## Description of the task
Starting at the line that contains "right hip: (30, 136)" in the listing below, write out every line word for word until you have written the line that contains "left hip: (49, 134)".

## The data
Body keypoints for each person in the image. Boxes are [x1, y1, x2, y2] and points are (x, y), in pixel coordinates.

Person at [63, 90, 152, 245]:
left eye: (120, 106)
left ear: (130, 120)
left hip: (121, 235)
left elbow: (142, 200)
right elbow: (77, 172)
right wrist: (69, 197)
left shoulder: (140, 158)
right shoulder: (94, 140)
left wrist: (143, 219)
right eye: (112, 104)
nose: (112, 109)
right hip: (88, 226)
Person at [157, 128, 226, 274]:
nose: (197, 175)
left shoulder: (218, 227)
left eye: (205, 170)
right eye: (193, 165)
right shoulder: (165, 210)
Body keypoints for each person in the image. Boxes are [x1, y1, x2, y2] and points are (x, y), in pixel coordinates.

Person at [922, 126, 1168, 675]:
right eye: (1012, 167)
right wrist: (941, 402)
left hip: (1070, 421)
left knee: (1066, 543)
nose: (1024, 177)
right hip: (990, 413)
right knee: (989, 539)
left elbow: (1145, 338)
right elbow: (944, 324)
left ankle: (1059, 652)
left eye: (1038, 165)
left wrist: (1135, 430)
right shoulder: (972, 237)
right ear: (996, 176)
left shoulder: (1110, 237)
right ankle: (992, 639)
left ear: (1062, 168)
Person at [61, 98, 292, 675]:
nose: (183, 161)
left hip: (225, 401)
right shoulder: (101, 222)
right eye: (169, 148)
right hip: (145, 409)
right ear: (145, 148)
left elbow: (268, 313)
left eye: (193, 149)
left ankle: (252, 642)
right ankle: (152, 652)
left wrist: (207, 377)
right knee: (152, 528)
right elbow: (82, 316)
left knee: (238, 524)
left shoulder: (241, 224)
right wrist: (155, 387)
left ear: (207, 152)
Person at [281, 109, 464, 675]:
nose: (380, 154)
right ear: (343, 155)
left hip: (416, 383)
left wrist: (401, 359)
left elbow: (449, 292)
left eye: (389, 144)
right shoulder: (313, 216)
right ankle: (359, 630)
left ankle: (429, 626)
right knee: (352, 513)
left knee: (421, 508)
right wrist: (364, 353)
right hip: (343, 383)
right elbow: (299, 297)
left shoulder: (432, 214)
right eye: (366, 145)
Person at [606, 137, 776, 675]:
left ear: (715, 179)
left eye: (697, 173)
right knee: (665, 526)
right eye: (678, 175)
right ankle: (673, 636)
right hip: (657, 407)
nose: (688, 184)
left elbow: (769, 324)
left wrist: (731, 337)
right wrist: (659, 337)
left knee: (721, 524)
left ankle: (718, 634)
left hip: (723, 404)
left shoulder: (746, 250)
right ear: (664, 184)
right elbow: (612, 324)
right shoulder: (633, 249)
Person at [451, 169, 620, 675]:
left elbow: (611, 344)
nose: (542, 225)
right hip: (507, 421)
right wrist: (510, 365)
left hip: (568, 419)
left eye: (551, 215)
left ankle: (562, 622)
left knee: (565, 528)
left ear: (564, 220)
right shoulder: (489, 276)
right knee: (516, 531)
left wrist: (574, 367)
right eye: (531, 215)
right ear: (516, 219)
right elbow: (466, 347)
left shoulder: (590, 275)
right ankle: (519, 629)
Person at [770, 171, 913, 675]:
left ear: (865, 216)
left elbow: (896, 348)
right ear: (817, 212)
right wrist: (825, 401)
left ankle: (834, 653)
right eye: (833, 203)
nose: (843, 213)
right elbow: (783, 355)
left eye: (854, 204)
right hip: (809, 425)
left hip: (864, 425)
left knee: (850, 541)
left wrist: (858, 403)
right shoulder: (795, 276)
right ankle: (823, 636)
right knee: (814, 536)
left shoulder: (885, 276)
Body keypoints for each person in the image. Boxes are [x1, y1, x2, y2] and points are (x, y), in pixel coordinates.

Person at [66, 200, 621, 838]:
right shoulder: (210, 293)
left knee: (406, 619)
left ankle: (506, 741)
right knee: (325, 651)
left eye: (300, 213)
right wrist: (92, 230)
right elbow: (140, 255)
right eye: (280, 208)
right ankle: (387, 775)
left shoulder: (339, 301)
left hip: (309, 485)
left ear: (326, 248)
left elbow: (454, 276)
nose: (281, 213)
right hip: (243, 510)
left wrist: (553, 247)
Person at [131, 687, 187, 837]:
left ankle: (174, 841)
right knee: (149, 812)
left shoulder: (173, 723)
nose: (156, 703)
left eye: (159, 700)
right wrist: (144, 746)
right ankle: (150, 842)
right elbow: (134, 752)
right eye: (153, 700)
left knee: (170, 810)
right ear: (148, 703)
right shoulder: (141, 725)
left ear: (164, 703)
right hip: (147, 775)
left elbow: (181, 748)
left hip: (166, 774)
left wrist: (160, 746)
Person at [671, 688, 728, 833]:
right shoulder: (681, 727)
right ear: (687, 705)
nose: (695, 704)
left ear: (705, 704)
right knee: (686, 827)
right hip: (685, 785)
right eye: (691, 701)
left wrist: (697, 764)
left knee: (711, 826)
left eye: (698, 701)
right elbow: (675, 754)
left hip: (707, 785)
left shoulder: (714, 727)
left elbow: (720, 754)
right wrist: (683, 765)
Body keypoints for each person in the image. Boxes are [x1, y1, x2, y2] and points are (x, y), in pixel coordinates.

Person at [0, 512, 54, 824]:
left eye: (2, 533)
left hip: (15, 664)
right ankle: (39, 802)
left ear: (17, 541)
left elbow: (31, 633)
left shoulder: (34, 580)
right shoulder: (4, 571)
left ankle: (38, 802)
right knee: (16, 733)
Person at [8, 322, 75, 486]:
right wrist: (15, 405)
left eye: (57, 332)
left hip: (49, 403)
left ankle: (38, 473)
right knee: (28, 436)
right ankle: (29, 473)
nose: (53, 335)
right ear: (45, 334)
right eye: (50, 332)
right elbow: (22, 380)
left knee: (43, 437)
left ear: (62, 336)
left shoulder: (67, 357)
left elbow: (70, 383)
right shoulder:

==

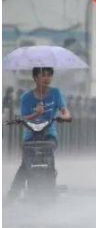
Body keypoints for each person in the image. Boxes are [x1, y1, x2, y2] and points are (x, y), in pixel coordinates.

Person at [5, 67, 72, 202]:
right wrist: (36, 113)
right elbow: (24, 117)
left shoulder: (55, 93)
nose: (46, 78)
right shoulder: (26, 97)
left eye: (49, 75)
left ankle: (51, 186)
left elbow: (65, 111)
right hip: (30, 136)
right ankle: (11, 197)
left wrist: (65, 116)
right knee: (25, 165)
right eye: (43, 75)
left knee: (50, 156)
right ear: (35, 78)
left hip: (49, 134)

## Solution to this problem
right hip: (30, 136)
right ankle: (11, 197)
left wrist: (65, 116)
right knee: (25, 165)
right eye: (43, 75)
left knee: (50, 156)
right ear: (35, 78)
left hip: (49, 134)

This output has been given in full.